Autoregression, often abbreviated as AR, is a fundamental concept in time series analysis and forecasting. It’s a model that relates a variable to its own past values. Autoregressive models are used to capture and represent temporal dependencies within a time series data.

Here are the key characteristics of autoregressive models:

  1. Lagged Values: In autoregression, the current value of a time series is modeled as a linear combination of its past values (lags). This means that the value at time “t” is a function of the values at times “t-1,” “t-2,” and so on.
  2. AR(p) Model: The order of the autoregressive model is denoted as “p.” An AR(p) model includes “p” past values in the linear combination to predict the current value. For example, an AR(1) model considers only the immediately preceding value, while an AR(2) model considers the two previous values.
  3. Autoregressive Coefficients: Autoregressive models estimate coefficients for each of the lagged values. These coefficients represent the impact or contribution of each lag to the current value.
  4. Stationarity: Autoregressive models work best when applied to stationary time series data. Stationarity ensures that the statistical properties of the data do not change over time. If the data is non-stationary, differencing may be necessary before applying autoregressive modeling.

The general form of an AR(p) model can be expressed as:

Xt = c + ϕ1Xt−1 + ϕ2Xt−2 + … + ϕpXt−p + ϵt

  • Xt is the value at time “t.”
  • c is a constant or intercept.
  • ϕ1, ϕ2, …, ϕp are the autoregressive coefficients.
  • Xt−1, Xt−2, …, Xt−p are the lagged values.
  • ϵt is the white noise or error term.

Estimating the autoregressive coefficients (the ϕ values) and the order of the model (p) is done using various methods, including maximum likelihood estimation. Autoregressive models are a crucial component of more advanced time series models like ARIMA (Autoregressive Integrated Moving Average) and SARIMA (Seasonal ARIMA).
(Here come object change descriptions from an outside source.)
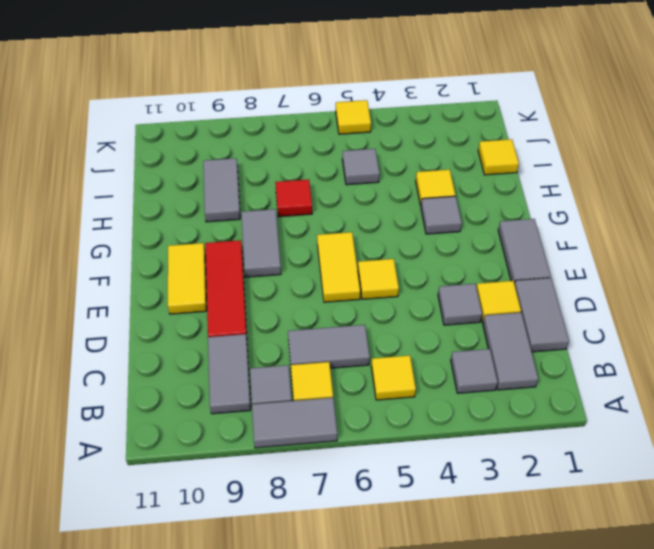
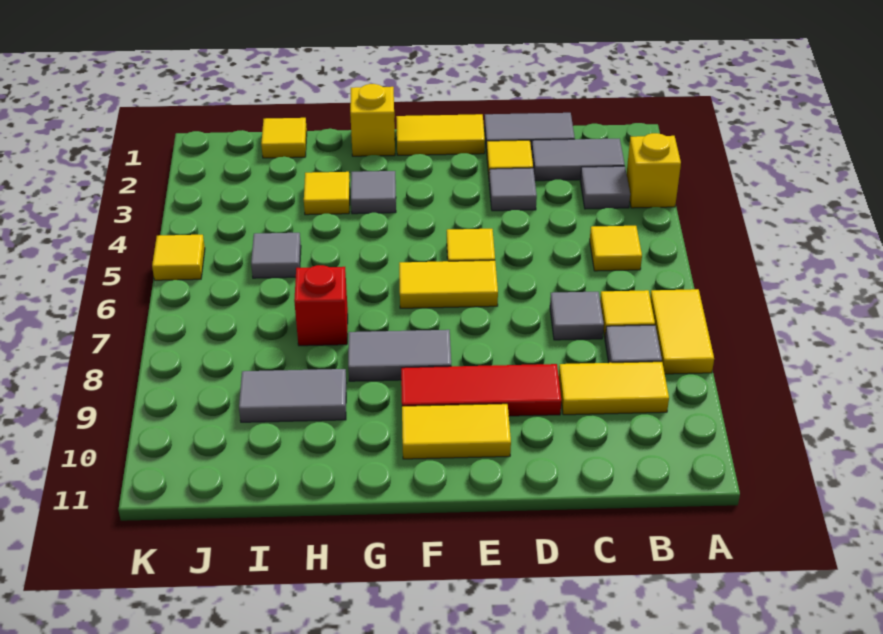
none -> yellow 1x1 brick [627,133,681,208]
grey 1x2 tile [252,398,337,448] -> yellow 1x2 tile [650,289,714,374]
grey 1x2 tile [208,334,251,414] -> yellow 1x2 tile [559,362,669,415]
grey 1x2 tile [288,325,370,368] -> grey 1x1 tile [550,292,604,340]
grey 1x2 tile [498,219,551,284] -> yellow 1x2 tile [396,114,485,155]
none -> yellow 1x1 brick [350,84,395,156]
red 1x1 tile [275,179,312,217] -> red 1x1 brick [294,265,348,346]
They are used for understanding past behavior, making short-term forecasts, and capturing trends and dependencies in time series data.

Below is a sample code in Python for fitting an Autoregressive (AR) model to a time series using the statsmodels library. This code assumes that you have a time series dataset and want to fit an AR model to it.

import numpy as np

import pandas as pd

import statsmodels.api as sm

import matplotlib.pyplot as plt

# Generate or load your time series data

# Replace this with your actual time series data

# Example: time_series = [10, 12, 15, 18, 20, ...]

# time_series = ...

# Create a pandas DataFrame from the time series

df = pd.DataFrame({'value': time_series})

# Fit an AR model

order = 1 # Order of the AR model (e.g., 1 for AR(1))
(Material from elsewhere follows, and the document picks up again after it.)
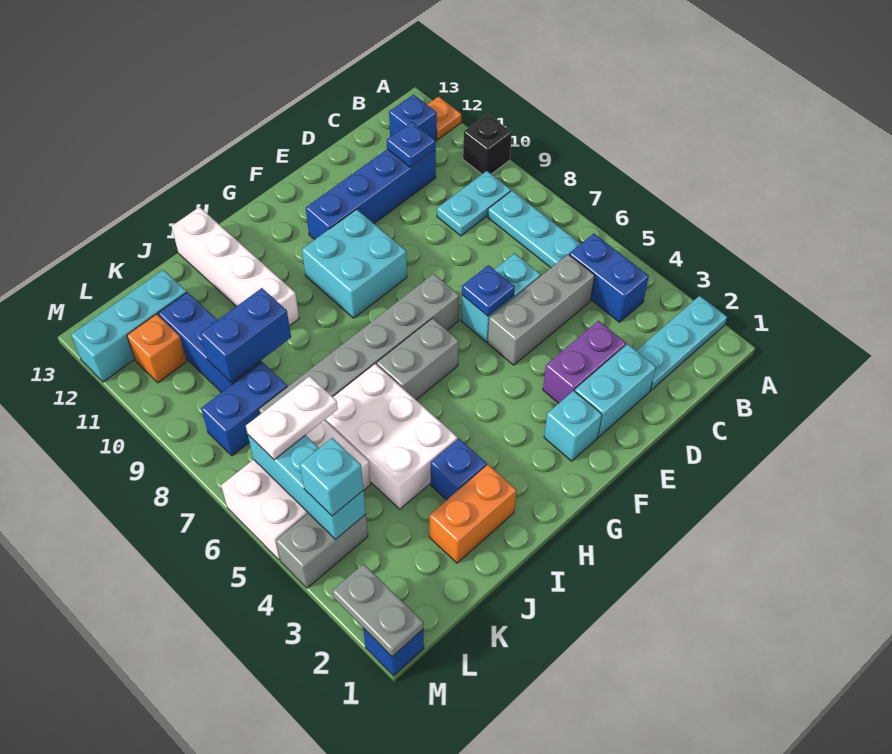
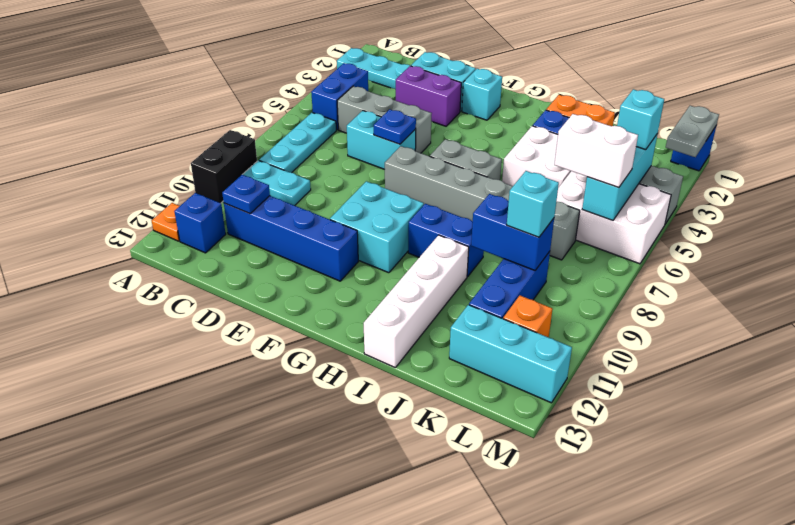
black 1x1 brick [463,114,512,174] -> black 1x2 brick [191,130,257,203]
white 2x3 brick [325,364,457,509] -> white 2x2 brick [502,126,571,188]
white 1x2 plate [246,376,338,460] -> white 1x2 brick [554,114,638,188]
blue 1x2 brick [201,362,287,456] -> blue 1x2 brick moved to [408,204,484,277]
none -> cyan 1x1 brick [507,171,559,237]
model = sm.tsa.AR(df['value'])

results = model.fit(order)

# Print the model summary

print(results.summary())

# Plot the original time series and the fitted values

plt.figure(figsize=(12, 6))

plt.plot(df['value'], label='Original Time Series')
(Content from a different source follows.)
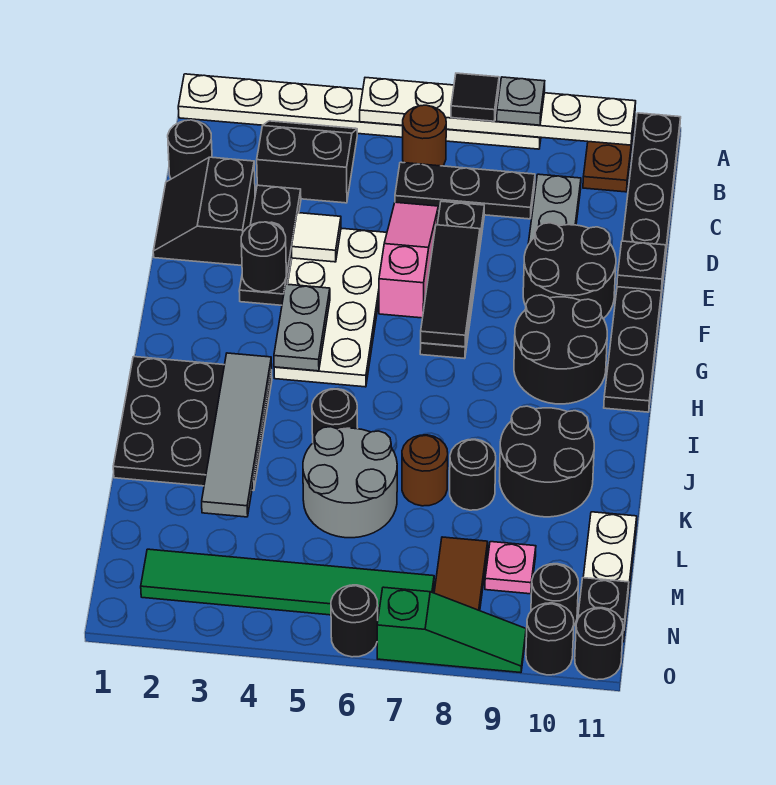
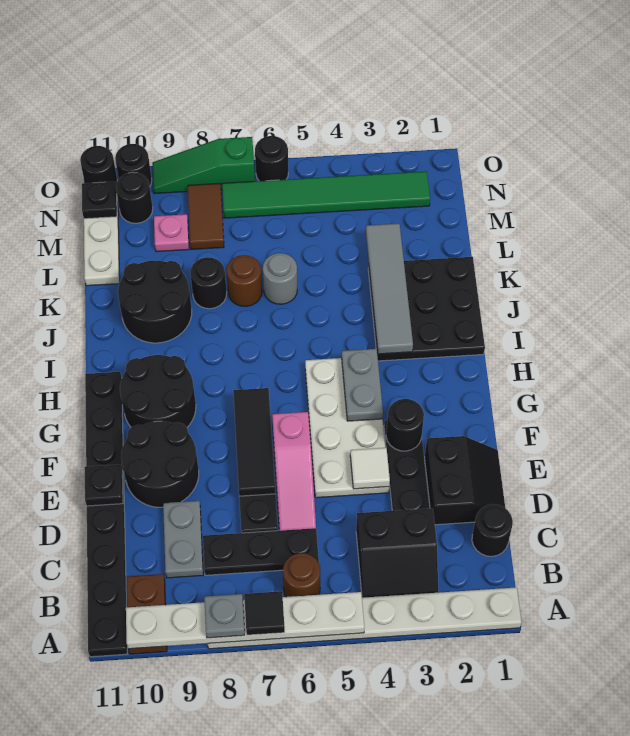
black 1x1 round brick [312,389,358,442] -> none
grey 2x2 round brick [303,427,397,538] -> grey 1x1 round brick [263,253,297,304]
plt.plot(results.fittedvalues, label='Fitted Values', color='red')

plt.legend()

plt.title(f'AR({order}) Model Fit')

plt.show()

In this code: Replace the time_series variable with your actual time series data. The AR model is created using sm.tsa.AR from the statsmodels library. You can specify the order of the AR model using the order variable (e.g., 1 for AR(1)). Adjust the order according to the number of lags you want to consider. The ‘results’ variable stores the results of the AR model fitting. The code then prints a summary of the model, including coefficients and statistical information. It also creates a plot showing the original time series and the fitted values from the AR model. You can further modify this code to use your own time series data and adjust the order of the AR model to fit your specific modeling needs.